Lendl bought the property in the late 1980s for about $4.2 million, then spared no expense building a lavish Georgian Colonial -- style manor house, according to Variety.
Lendl and his wife, Samantha, have five daughters, and they spent quite a few years growing up there, developing into golf and equestrian phenoms. Now that his youngest daughter is 18 and Lendl has publicly committed to working with Murray for at least 20 weeks per year, perhaps he and Samantha will be spending more time in their home in Vero Beach, FL.
There's no doubt they'll miss driving down a tree-lined lane, through meadows and pastures, to reach the entrance to their 25,000-square-foot mansion with 10 bedrooms,12 bathrooms, and three half-baths. The grand rooms, including a ballroom-size living room, feature polished wood plank floors, ornate custom molding and wainscoting, crystal chandeliers, and raised paneling.
Of course, no professional athlete oasis would be complete without a stellar gymnasium, basketball and tennis courts, indoor and outdoor pools, an exercise room, and a steam room. There are also professional equestrian facilities, including stables, a barn, a paddock, and pastures, and a sizable kennel for dogs.
To give you an idea of the off-court competition Lendl faces, there's another grand estate for sale on 5 1/2 Mile Road. It includes over 1,000 acres, apple orchards, and an exquisite Tuscan-style villa. It's listed for $19,817,000.
Lendl, 56, is originally from Czechoslovakia, but is now a U.S. citizen. During the 1980s and into the early '90s, he dominated the world tennis scene, playing and beating greats of the day, including John McEnroe, Bjorn Borg, and Jimmy Connors.
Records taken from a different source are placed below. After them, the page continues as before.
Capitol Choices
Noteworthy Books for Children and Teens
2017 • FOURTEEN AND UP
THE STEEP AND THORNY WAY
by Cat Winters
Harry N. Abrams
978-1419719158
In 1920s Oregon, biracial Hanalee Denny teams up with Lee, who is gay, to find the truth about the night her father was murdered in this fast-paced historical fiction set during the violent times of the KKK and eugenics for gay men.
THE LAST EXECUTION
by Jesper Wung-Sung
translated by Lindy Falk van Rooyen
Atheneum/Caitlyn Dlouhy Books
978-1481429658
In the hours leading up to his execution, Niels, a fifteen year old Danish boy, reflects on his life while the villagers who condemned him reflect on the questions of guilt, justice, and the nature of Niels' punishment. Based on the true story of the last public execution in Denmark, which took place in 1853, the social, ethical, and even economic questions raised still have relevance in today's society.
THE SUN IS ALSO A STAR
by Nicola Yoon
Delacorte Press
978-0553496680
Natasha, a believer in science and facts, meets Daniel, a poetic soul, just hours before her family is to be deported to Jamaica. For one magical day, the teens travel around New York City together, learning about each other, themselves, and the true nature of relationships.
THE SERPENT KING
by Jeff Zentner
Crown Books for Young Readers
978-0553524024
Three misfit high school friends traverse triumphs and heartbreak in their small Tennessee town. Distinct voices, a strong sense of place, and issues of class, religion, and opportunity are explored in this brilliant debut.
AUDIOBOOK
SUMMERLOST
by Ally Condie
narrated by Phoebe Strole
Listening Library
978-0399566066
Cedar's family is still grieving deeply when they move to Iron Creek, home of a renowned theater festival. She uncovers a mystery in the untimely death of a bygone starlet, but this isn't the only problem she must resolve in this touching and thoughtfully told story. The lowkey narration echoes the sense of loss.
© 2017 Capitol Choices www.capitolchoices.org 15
After retiring in 1994, Lendl dedicated himself to raising his family, charity work, and golf.
At the end of 2011, Lendl began coaching Murray, guiding him to his first two Grand Slam victories. In 2014, the same year he put his estate on the market, Lendl took a break from coaching the Scot, but started up again in 2016, just in time to lead Murray to his second Wimbledon title and a recent Olympic gold medal.